# 7.1 Headset mit USB-Anschluss einstellen?



## Nyuki (8. Mai 2012)

Hallo !

Das letzte Headset wobei ich eigentlich bleiben möchte schimpft sich Plantronics 780 7.1 Dolby.
Wenn ich das Headset anschließe muss ich die Dolby Software Dolby/Headphone wie auch llx Installieren was mit einem Icon unten rechts vermerkt wird. Klick ich drauf sieht man nur 2 Einstellungen. Dolby an/aus & Musik oder Gaming/videos, das wars !

Am Headset kann ich Dolby per Knopf am Höhrer auch anmachen wie ausmachen was mir sofort im Icon angezeigt wird.

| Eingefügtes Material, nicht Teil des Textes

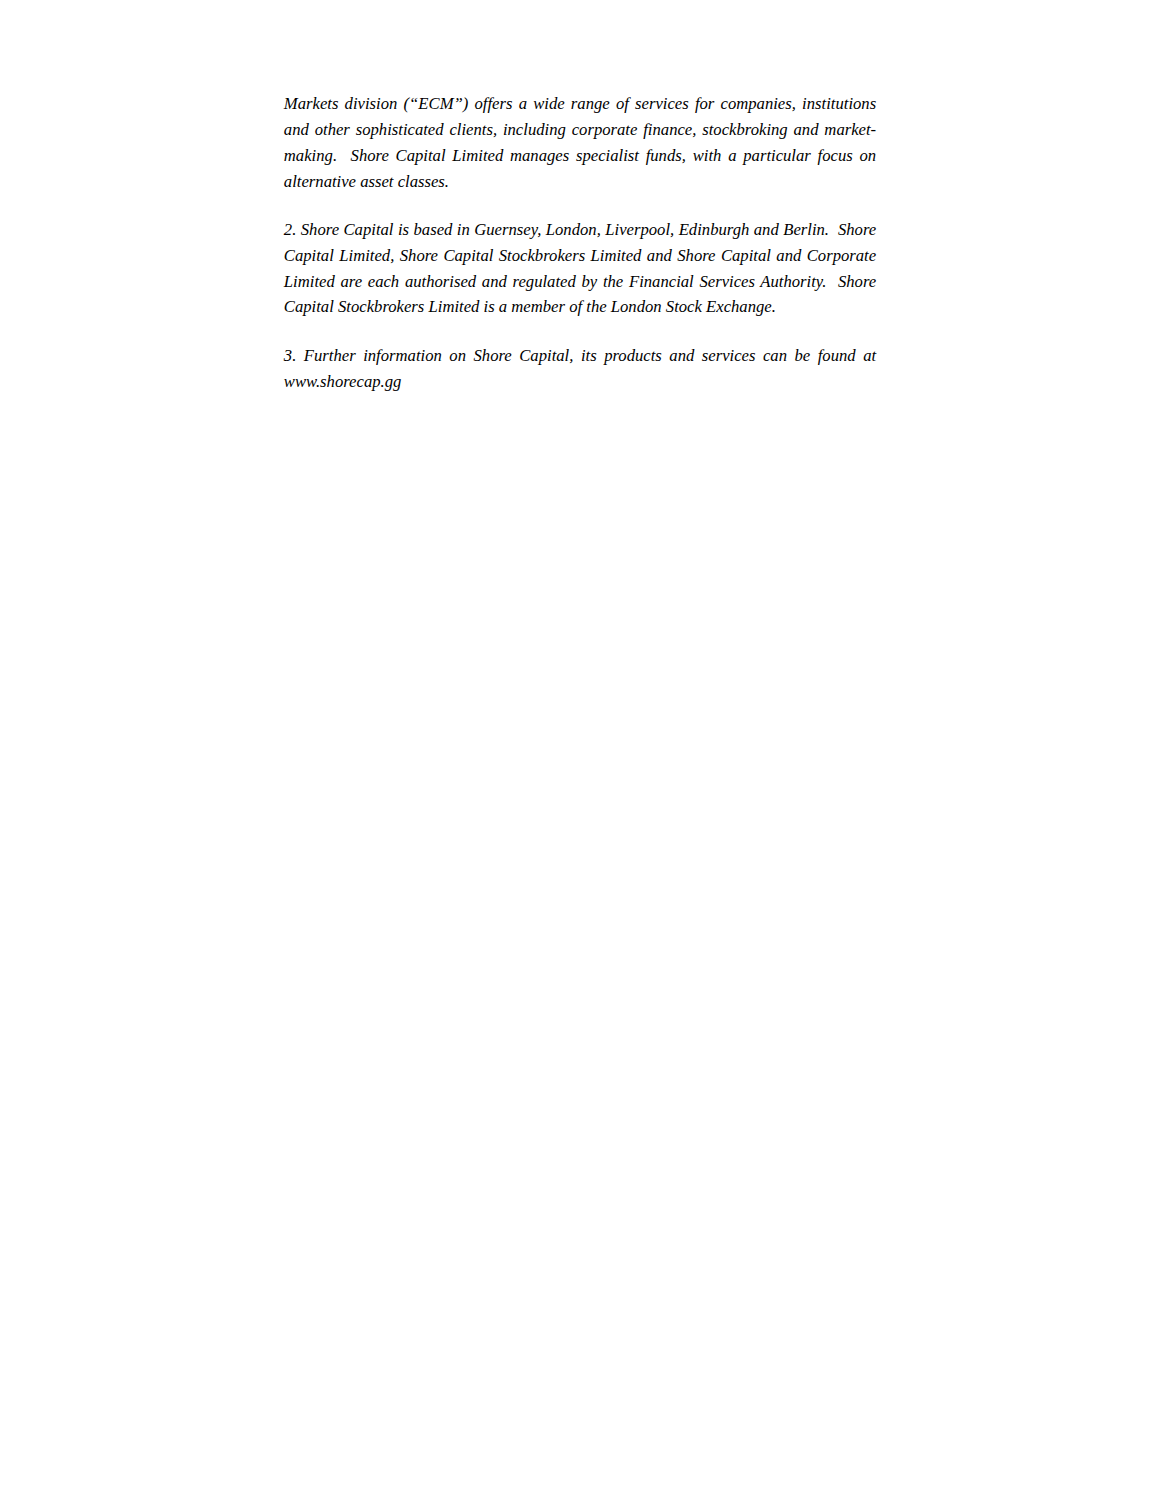Markets division (“ECM”) offers a wide range of services for companies, institutions and other sophisticated clients, including corporate finance, stockbroking and market-making. Shore Capital Limited manages specialist funds, with a particular focus on alternative asset classes.
2. Shore Capital is based in Guernsey, London, Liverpool, Edinburgh and Berlin. Shore Capital Limited, Shore Capital Stockbrokers Limited and Shore Capital and Corporate Limited are each authorised and regulated by the Financial Services Authority. Shore Capital Stockbrokers Limited is a member of the London Stock Exchange.
3. Further information on Shore Capital, its products and services can be found at www.shorecap.gg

Realtek-onboard 7.1 erkennt nicht das Usb Headset aber Windows7-Sound Software, was beim neueinstecken immer automatisch auf 5.1 steht (auch wenn ich vorher 7.1 einstelle).
Ich merke aber keinen Unterschied ob Stereo, 7.1 oder 5,1 eingestellt ist?

Sind Usb Headsets immer unabhängig von der Win7 Software, oder mache ich da was falsch?


----------



## trickster234 (8. Mai 2012)

USB Headsets haben einen eigenen Soundchip, dein Realtek Chip hat da nix mit zu tun.


----------



## Nyuki (8. Mai 2012)

trickster234 schrieb:


> USB Headsets haben einen eigenen Soundchip, dein Realtek Chip hat da nix mit zu tun.


 
AH Danke für die Antwort.Denke Win7 Audio-treiber hat dann damit auch nix zu tun oder?egal was ich da einstelle 2.1 - 5.1/7.1, 7.1 wird immer automatisch aktiviert...?


----------



## trickster234 (8. Mai 2012)

Die Steuerung der Ausgabe sollte eigentlich nur über die Software des Headsets erfolgen.


----------



## hulkhardy1 (8. Mai 2012)

Jo stimmt ist bei meinem G35 genauso! Nyuki ich würde die aber ans Herz legen um zu steigen.
Hab mir die Asus Xonar DX und den AKG 550 gekauft und der Unterschied merkt man schon, andere behaupten da wären Welten dazwischen.


----------



## Nyuki (8. Mai 2012)

Hallo Hulky.
Ich habe heute ein ganz langes Gespräch geführt mit einem kompetenten Plantronics Mitarbeiter.Er meinte das, daß nicht sein darf.Ich hatte das bei den anderen Geräten auch nicht.Ich brauche auch keine Soundkarte dafür da alle im Headset Integriert ist.Bis auf die Dolby Software.Die muss ich haben um Dolby zu aktivieren wie auch deaktivieren.Ich hab ja noch ein Plantronics GameCom 377, 3.5 Cinch.Da ist es z.b nicht so.Denke das kann man aber mit Usb Headsets nicht vergleichen.
Die schicken mir innerhalb 24h ein neues.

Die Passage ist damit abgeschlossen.